[[ RECORDS FOR THE EXERCISE, beginning ]]
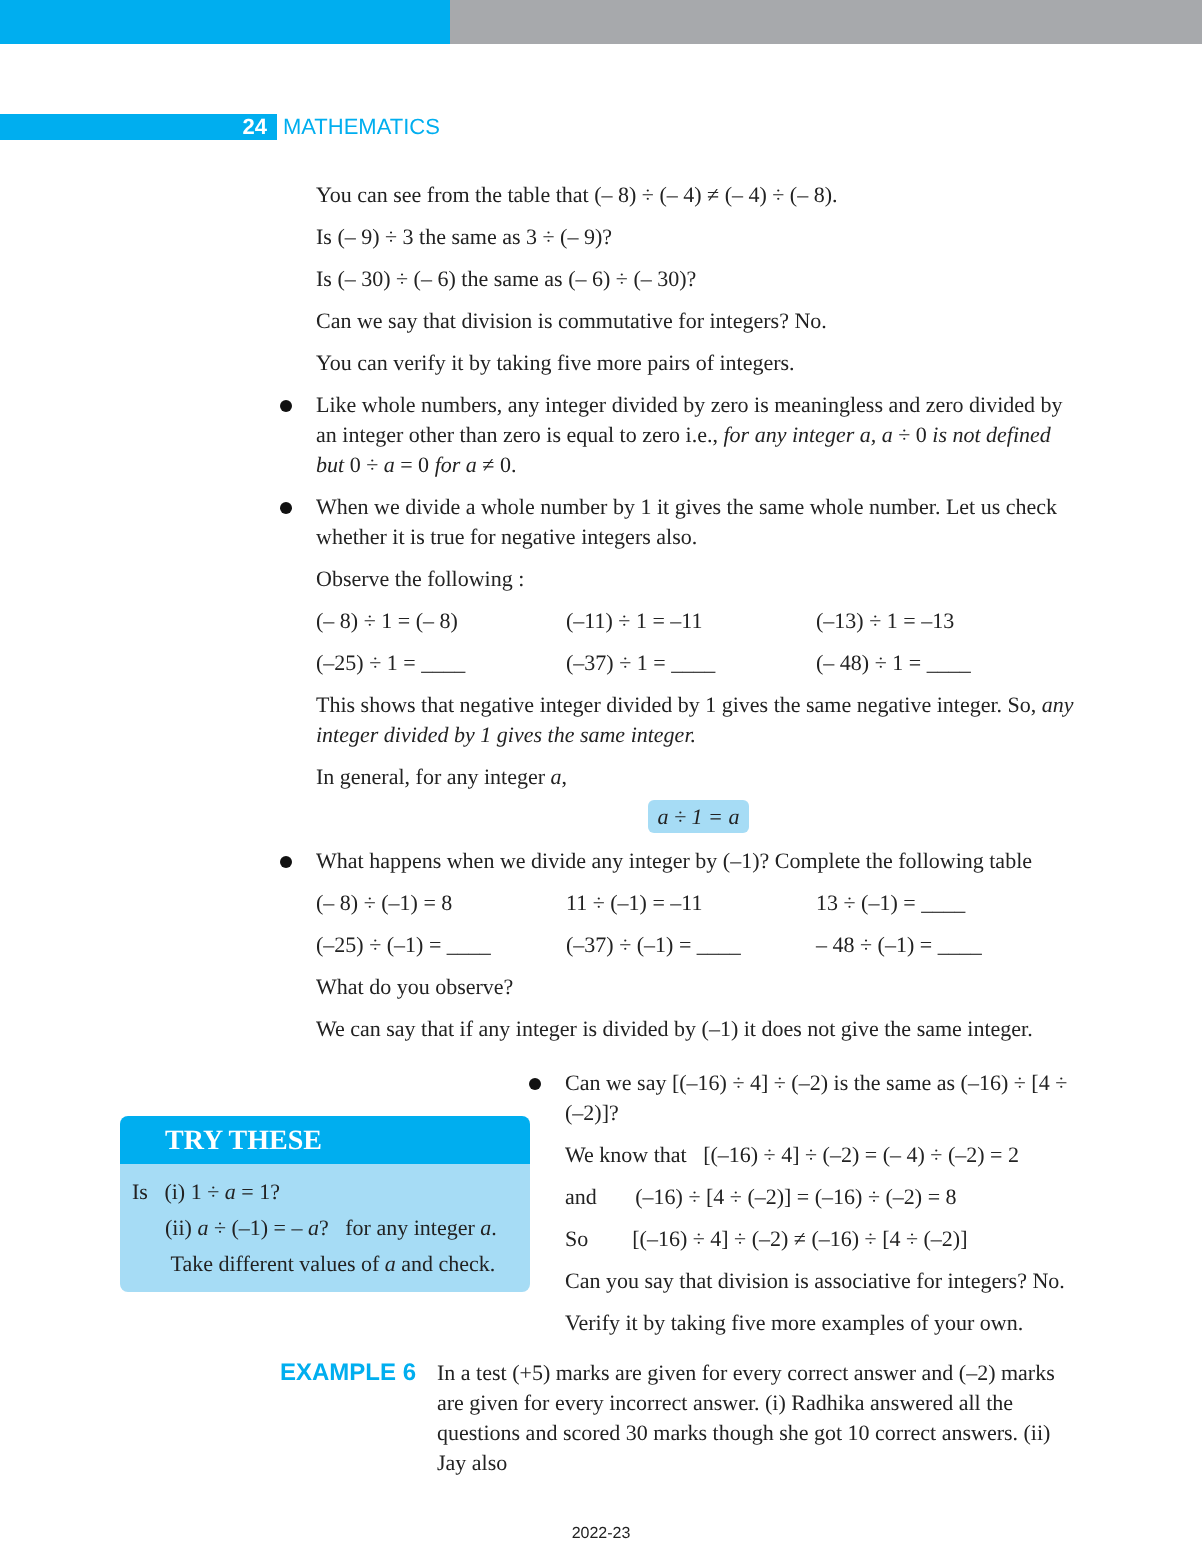24
MATHEMATICS
You can see from the table that (– 8) ÷ (– 4) ≠ (– 4) ÷ (– 8).
Is (– 9) ÷ 3 the same as 3 ÷ (– 9)?
Is (– 30) ÷ (– 6) the same as (– 6) ÷ (– 30)?
Can we say that division is commutative for integers? No.
You can verify it by taking five more pairs of integers.
Like whole numbers, any integer divided by zero is meaningless and zero divided by an integer other than zero is equal to zero i.e., for any integer a, a ÷ 0 is not defined but 0 ÷ a = 0 for a ≠ 0.
When we divide a whole number by 1 it gives the same whole number. Let us check whether it is true for negative integers also.
Observe the following :
(– 8) ÷ 1 = (– 8) (–11) ÷ 1 = –11 (–13) ÷ 1 = –13
(–25) ÷ 1 = ____ (–37) ÷ 1 = ____ (– 48) ÷ 1 = ____
This shows that negative integer divided by 1 gives the same negative integer. So, any integer divided by 1 gives the same integer.
In general, for any integer a,
a ÷ 1 = a
What happens when we divide any integer by (–1)? Complete the following table
(– 8) ÷ (–1) = 8 11 ÷ (–1) = –11 13 ÷ (–1) = ____
(–25) ÷ (–1) = ____ (–37) ÷ (–1) = ____ – 48 ÷ (–1) = ____
What do you observe?
We can say that if any integer is divided by (–1) it does not give the same integer.
TRY THESE
Is (i) 1 ÷ a = 1?
(ii) a ÷ (–1) = – a? for any integer a.
Take different values of a and check.
Can we say [(–16) ÷ 4] ÷ (–2) is the same as (–16) ÷ [4 ÷ (–2)]?
We know that [(–16) ÷ 4] ÷ (–2) = (– 4) ÷ (–2) = 2
and (–16) ÷ [4 ÷ (–2)] = (–16) ÷ (–2) = 8
So [(–16) ÷ 4] ÷ (–2) ≠ (–16) ÷ [4 ÷ (–2)]
Can you say that division is associative for integers? No.
Verify it by taking five more examples of your own.
EXAMPLE 6
In a test (+5) marks are given for every correct answer and (–2) marks are given for every incorrect answer. (i) Radhika answered all the questions and scored 30 marks though she got 10 correct answers. (ii) Jay also
2022-23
[[ RECORDS FOR THE EXERCISE, end ]]
WORK TO COMPLETE.
Copy out all the lines of the records that include "taking".

REPLY.
You can verify it by taking five more pairs of integers.
Verify it by taking five more examples of your own.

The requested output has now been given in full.